Compte tenu de l’émotion suscitée dans ces établissements par le traitement de certains dossiers, les trois ministères concernés – Intérieur, Travail et Enseignement supérieur- ont trouvé un accord et adressé, la semaine dernière, des instructions « correctives » aux Préfets.
Catherine Procaccia, Sénatrice UMP du Val-de-Marne et Conseillère générale de Vincennes, s’est félicitée de cette avancée tout en demandant au Ministre de l’Intérieur que les dossiers refusés depuis cet été soient réétudiés.
Habituée des circulaires qui posent problèmes (elle avait réussi à faire évoluer celle sur les stages des étudiants), elle ne s’étonne pas de l’application qu’elle qualifie de « tatillonne » de l’administration.
Mais elle va plus loin puisqu’elle conteste le principe de l’intrusion de cette dernière dans la politique de ressources humaines des entreprises privées.
Sous son coude, en exemple concret, le dossier d’une jeune Val-de-Marnaise de Cachan, bac +8 en économétrie, embauchée en CDI l’été précédant qui vient de se voir refuser la prolongation de son visa.
Elle affirme, à partir de ce dossier, qu’un fonctionnaire est incapable de savoir ce qu’est un actuaire, et réclame que l’administration se contente de vérifier le contrat de travail et l’égalité de rémunération.

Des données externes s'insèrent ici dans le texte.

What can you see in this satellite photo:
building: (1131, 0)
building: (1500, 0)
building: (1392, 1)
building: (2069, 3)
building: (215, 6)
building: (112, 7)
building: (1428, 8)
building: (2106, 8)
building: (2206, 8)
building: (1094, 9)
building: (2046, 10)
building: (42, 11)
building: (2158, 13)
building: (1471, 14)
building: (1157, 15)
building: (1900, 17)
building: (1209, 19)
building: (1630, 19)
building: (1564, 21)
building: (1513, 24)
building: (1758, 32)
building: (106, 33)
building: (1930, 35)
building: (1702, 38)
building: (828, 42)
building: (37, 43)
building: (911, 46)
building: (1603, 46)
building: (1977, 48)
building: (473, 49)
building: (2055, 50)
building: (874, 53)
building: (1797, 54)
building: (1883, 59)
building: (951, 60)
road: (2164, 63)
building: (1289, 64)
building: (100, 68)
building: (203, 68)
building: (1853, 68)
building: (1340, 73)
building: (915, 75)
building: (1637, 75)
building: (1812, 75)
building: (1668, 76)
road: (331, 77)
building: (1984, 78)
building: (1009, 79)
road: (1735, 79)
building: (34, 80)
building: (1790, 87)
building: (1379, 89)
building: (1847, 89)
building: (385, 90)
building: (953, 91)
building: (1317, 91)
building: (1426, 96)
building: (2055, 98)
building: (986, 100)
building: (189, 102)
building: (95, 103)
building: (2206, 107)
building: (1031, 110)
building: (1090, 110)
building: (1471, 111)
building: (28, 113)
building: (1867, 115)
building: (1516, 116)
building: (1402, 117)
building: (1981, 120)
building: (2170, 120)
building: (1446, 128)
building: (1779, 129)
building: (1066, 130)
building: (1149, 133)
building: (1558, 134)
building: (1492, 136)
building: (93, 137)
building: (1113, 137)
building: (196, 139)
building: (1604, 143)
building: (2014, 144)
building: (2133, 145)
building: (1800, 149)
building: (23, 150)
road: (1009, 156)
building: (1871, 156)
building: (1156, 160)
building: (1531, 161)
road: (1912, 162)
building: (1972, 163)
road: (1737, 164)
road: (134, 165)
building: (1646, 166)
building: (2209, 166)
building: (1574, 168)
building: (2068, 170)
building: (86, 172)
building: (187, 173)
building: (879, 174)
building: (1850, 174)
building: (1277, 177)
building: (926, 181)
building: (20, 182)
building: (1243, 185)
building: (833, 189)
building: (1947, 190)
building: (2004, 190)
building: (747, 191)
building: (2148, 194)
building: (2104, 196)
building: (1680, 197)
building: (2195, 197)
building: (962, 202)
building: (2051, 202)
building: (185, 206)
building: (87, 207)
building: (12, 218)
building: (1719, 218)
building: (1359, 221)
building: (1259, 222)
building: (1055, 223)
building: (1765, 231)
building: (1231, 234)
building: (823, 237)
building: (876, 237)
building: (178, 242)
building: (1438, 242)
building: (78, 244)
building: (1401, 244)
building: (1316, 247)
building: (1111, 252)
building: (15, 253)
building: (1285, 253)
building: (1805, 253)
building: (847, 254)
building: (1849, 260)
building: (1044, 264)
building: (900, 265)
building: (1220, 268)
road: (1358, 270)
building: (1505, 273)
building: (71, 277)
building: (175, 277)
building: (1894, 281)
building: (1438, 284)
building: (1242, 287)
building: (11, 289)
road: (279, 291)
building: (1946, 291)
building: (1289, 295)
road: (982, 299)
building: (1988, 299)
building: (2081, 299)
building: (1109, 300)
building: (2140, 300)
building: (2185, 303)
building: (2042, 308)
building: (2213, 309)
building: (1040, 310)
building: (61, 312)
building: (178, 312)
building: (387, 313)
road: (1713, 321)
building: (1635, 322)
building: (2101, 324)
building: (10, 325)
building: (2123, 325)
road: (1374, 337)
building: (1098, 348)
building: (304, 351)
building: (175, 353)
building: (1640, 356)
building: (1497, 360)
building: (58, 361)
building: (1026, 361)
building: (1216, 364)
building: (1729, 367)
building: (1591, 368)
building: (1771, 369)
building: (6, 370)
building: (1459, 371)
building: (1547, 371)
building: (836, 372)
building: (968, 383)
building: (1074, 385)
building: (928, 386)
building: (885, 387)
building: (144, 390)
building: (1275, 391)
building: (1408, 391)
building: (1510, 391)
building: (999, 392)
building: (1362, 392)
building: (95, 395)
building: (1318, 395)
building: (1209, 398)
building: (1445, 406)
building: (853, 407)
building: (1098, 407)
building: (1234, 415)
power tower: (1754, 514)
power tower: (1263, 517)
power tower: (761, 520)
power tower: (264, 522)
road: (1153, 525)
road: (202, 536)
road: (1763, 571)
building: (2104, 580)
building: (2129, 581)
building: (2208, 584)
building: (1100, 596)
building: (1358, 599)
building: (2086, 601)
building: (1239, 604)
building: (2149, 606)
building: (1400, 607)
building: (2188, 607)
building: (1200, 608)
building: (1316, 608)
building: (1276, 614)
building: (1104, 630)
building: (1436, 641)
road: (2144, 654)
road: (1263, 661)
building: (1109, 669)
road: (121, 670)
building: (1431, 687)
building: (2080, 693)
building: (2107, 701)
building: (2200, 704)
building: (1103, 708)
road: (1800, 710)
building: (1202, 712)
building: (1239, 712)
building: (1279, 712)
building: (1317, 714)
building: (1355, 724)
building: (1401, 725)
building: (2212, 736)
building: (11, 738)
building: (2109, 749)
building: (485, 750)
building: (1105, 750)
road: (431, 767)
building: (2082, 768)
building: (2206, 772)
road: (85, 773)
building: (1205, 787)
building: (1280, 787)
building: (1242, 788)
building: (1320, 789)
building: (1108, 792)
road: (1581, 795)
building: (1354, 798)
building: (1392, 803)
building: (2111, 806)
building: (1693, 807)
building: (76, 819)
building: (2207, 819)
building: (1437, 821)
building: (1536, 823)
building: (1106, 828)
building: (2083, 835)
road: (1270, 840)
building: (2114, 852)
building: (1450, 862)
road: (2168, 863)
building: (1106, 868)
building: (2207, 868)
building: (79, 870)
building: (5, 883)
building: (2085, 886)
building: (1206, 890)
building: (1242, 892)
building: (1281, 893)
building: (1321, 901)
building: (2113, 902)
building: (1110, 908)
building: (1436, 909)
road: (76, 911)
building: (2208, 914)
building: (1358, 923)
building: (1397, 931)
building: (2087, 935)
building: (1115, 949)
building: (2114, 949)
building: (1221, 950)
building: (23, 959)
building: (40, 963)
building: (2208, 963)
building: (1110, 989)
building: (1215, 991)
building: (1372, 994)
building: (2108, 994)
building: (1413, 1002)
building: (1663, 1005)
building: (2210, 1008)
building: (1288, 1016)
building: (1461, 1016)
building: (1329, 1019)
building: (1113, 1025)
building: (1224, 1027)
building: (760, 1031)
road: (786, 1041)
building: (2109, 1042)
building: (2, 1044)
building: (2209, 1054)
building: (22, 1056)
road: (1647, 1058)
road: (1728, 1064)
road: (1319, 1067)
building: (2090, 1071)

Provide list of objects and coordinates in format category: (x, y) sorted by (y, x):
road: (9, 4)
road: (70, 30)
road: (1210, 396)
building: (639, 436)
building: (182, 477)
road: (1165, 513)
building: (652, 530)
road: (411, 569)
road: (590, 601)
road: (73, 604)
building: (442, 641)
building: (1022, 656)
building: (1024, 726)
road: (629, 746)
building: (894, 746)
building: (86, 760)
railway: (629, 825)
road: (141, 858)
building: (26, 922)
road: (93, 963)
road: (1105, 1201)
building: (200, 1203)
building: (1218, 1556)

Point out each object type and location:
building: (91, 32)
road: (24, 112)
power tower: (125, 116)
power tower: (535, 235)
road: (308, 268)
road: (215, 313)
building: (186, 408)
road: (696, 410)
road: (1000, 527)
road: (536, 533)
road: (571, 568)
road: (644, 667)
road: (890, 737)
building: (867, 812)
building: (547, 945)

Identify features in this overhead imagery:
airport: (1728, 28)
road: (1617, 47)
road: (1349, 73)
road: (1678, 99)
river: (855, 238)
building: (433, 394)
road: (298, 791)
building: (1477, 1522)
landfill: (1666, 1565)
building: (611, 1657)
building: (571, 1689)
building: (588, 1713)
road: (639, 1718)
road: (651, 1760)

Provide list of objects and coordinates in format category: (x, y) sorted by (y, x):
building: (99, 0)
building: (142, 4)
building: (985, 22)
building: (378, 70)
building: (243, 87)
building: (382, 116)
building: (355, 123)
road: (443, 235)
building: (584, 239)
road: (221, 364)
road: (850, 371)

L’embauche ne se fait pas que sur le seul diplôme mais aussi sur des compétences humaines et un profil.
A travers ce dossier, elle défend la liberté des entreprises de procéder aux recrutements qu’elles souhaitent, tout en respectant les règles de droit.
Cependant, contrairement à ses collègues de Gauche, elle estime, à l’instar du Gouvernement que « les étudiants étrangers n’ont pas tous vocation à travailler en France, pas plus les étudiants français, poursuivant leurs études à l’étranger ».
Elle préconise un système impliquant beaucoup plus les entreprises comme le « sponsorship australien ou américain », sans lequel, un étranger ne peut obtenir une prolongation de son visa.